При воспоминании о том, как там, в парке, она выдохнула ему в лицо слова любви, а он отбросил ее от себя, свет померк в глазах Марины, а все тело вмиг заледенело, словно черный плащ ночи вновь окутал ее.
Она замерла. Губы их с Десмондом по-прежнему соприкасались и тела были по-прежнему слиты, но теперь они лежали, как два врага, изнемогшие в смертельной схватке, на миг замершие, чтобы перевести дыхание, но стерегущие всякое движение другого, ибо оплошность, заминка может оказаться смертельной. И тут Марина ощутила нечто, от чего холод коснулся ее сердца, и она поняла: что бы она ни сделала сейчас, Десмонд не будет удерживать ее. Нечем ему ее удержать!
Марина развела руки, опустила ноги. Десмонд слегка приподнялся, и она почти без усилий соскользнула с постели. Ее пошатывало, но она довольно твердо пошла к двери. Что с того, что она была более мертва, чем жива! Что с того, что ей было невозможно, нечем дышать, а смертный холод леденил губы! Она уходила… и ушла, а он так и не сделал никакой попытки ее остановить.
Счастье, что их комнаты были поблизости. Никто, ничей любопытный глаз (мало ли кому еще не спится по ночам!) не успел увидеть, как Марина, совершенно раздетая, вышла из спальни своего… ну, словом, из спальни сэра Десмонда и вошла в свою дверь. Она и не позаботилась собрать обрывки кружев. Ничего, бросит их в камин. Может быть, испытает хоть мгновенную боль, видя, как горят эти белопенные, словно бы из снега сотканные цветы, покрывавшие ее тело… от которого он так равнодушно отказался.
У Марины подогнулись ноги, и она села у самой двери, не чувствуя холода, не чувствуя ничего, кроме стыда от воспоминания о том, как увядала в глубине ее лона плоть Десмонда, а она… она ничем не могла спасти себя.
В комнате горела только свечечка в ночнике, по сравнению со спальней Десмонда здесь было темно, однако Марине и этого слабого огонечка было много. Она ощущала себя выставленной на публичный позор. Хотелось оказаться воистину в кромешной, непроглядной тьме… спасительной или губительной, бог знает. В такой тьме она пребывала лишь однажды в жизни, когда блуждала по замковым потайным переходам, ведомая Макбетом. Вот если бы у нее была такая же дверь за гобеленами, как в комнате Джаспера, она бы вошла в эти черные ходы, скрылась бы, заблудилась бы в них, исчезла бесследно, как некогда исчез злополучный сэр Брайан, оставив бедняжку Урсулу навеки убиваться по себе. А кто будет убиваться по ней? Да никто, если честно говорить. Десмонду она не нужна, он даже не хочет ее больше. Вильямс отплыл к каким-то там далеким берегам, а ведь он единственный знал об их браке.
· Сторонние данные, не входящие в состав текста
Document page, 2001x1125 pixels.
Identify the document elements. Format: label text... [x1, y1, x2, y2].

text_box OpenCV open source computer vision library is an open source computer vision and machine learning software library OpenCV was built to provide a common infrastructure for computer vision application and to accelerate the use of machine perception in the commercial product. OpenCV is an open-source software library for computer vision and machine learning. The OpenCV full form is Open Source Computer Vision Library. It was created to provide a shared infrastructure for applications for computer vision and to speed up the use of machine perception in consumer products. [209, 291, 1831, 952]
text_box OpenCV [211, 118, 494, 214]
Может быть, он и не воротится никогда… и после бесследного исчезновения Марины, поудивлявшись, попожимав, как это умеют делать только англичане, плечами, Десмонд в конце концов сдастся на милость Джессики и обвенчается с ней в домовой церкви Маккол-кастл. И Джессика получит того, кого не любит… Вот везет же Джессике! Во всем везет! И Десмонд будет принадлежать ей… и соперницу она довела до того, что та готова живьем в могилу зарыться, только бы исчезнуть. Как это расчетливая Джессика, так хорошо понимающая «мисс Марион», не подрассчитала и не распорядилась отвести ей комнату с потайной дверью, ведущей в лабиринт, во тьму… в никуда… Впрочем, в этой части дома таких тайных дверей нет. Только в старой башне, где живут Джессика и Джаспер.
Джессика и Джаспер…
…Марина подняла голову. На коленях доползла до кровати и ощупью взобралась на нее, зарылась в одеяла, перины, подушки, силясь согреться. Чудилось, уж невозможно замерзнуть более, чем она замерзла, однако дрожь так и пронизала ее, едва лишь мысленно встретились два этих имени. Собственные горести ее даже несколько потускнели при вспышке внезапного озарения.
Джессика и Джаспер…
Их комнаты рядом. Им совсем не обязательно выходить в общий коридор, чтобы встретиться. Достаточно пройти через потайные двери. И обе эти двери ведут в переход, который тянется к старой башне, где томилась в заточении Гвендолин – и откуда она бесследно пропала.
Джессика и Джаспер! Марина замерла, почти перестав дышать от внезапной догадки.